PROMPT:
Restate the records in full, keeping every word as it is.

(Human keypoint data)
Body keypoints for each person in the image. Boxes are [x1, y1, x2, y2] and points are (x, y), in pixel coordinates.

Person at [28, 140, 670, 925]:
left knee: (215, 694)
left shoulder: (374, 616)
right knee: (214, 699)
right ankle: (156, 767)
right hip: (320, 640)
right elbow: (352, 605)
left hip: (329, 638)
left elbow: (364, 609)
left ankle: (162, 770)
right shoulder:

FINAL ANSWER:
Body keypoints for each person in the image. Boxes are [x1, y1, x2, y2] and points are (x, y), in pixel coordinates.

Person at [28, 140, 670, 925]:
left knee: (215, 694)
left shoulder: (374, 616)
right knee: (214, 699)
right ankle: (156, 767)
right hip: (320, 640)
right elbow: (352, 605)
left hip: (329, 638)
left elbow: (364, 609)
left ankle: (162, 770)
right shoulder:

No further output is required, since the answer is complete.